Reading the introduction and chapter one of Xing Lu’s Rhetoric in Ancient China, the question that kept running through my mind was, “Is it any wonder that historically international diplomacy and negotiation often fail and lead to war?”
Lu explains the difficulty is truly coming to understand ideas in another culture. First, there is the translation of a given text—was the translator faithful to the original idea, or can one even be truly faithful? If it’s not possible be truly faithful or literal because “the interlingual translation is bound to reflect the translator’s own creative interpretation of the source language (Bassnett-McGuire in Lu, 11), or if fidelity isn’t “serviceable,” as Benjamin argues (10) because the context must be considered to make the text accessible to readers of a new generation or culture, has the translator gained enough cultural understanding of the context to interpret or “appropriate” the text? What if it isn’t a culturally-informed translation, but rather has imperialistic or ethnocentric goals? How does a reader know this if he or she is depending on the translation? If a translator must “[reexperience] the mental processes of the text’s author” (Palmer in Lu, 19), how many of us are in a position to do this or even to evaluate whether it has been done by someone else?
In the case of Western scholars trying to understand Chinese rhetoric, in spite of similarities between Western and Chinese rhetorical traditions, such as ancient Chinese philosophers condemning “false or flowery speeches” and sounding very much like Aristotle’s arguing against too much poetry in speech or similar traditions of “vigorous debates and persuasive speeches” (30), the differences have been noted much more than the similarities on both sides of the world. The West has been guilty of Orientalism, the East of Occidentalism, assuming great differences between ourselves and the “other,” and creating polarization rather than authentic attempts to understand each other (14).

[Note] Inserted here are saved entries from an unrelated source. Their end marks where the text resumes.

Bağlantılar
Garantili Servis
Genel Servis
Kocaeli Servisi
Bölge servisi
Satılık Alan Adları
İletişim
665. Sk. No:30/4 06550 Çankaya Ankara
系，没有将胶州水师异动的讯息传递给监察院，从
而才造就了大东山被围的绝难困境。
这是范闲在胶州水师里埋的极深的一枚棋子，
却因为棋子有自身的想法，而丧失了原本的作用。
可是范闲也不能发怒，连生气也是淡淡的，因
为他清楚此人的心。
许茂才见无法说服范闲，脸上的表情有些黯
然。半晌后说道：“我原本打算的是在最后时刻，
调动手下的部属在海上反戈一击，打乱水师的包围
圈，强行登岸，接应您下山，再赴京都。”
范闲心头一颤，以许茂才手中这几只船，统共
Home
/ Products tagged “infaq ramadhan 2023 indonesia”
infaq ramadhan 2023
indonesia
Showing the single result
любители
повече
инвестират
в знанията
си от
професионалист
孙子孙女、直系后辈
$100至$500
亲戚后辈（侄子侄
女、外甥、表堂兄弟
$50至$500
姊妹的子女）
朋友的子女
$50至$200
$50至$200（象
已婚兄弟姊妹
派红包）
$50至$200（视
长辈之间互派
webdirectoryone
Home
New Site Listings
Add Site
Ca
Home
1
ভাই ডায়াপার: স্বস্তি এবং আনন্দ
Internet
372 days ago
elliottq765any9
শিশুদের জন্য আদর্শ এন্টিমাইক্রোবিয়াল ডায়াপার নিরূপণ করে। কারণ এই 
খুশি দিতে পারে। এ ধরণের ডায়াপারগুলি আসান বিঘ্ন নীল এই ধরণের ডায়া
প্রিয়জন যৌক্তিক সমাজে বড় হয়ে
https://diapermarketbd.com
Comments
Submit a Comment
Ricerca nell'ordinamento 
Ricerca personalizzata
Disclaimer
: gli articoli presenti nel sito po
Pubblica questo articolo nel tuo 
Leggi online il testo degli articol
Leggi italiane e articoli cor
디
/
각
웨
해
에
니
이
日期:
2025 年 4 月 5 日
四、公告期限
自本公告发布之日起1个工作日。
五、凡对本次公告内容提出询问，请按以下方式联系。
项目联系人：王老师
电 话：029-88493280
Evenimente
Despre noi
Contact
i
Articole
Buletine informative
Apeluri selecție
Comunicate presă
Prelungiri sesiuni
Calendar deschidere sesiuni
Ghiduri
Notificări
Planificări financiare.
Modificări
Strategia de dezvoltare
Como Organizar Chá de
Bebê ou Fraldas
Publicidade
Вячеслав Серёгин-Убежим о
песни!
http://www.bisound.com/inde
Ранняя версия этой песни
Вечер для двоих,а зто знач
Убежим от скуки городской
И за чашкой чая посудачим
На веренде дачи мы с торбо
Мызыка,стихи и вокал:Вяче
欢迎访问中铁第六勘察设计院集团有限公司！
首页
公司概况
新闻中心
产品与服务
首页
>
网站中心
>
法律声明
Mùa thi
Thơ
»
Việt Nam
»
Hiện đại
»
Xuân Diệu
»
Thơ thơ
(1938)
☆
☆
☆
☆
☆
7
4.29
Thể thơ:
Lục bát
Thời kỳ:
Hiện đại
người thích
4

If centuries of scholars who dedicated their lives to rhetorical study were unable to understand each other’s use of language, I can’t help but wonder how a composition teacher can succeed in bridging the language gaps in a classroom with English learners. Lu sees the translator as mediator between the writer and the reader. In a classroom of students not familiar with U.S. culture or Western rhetoric, how can we as composition teachers be translator-mediators, and how can we also teach students to be their own mediators as well? Can we become aware enough of our own “ideational lenses” (20) so that they don’t get in the way of us understanding our students and their writing or helping them to develop their writing and their confidence in a new culture? Lu states, “[The] hermeneutical experience is one of identity transformation for the interpreter” through “interactions with others and with the world at large” (24). Maybe if we’re willing to be transformed by the process, Lu’s ideas for translating cultures and texts fits into the composition classroom.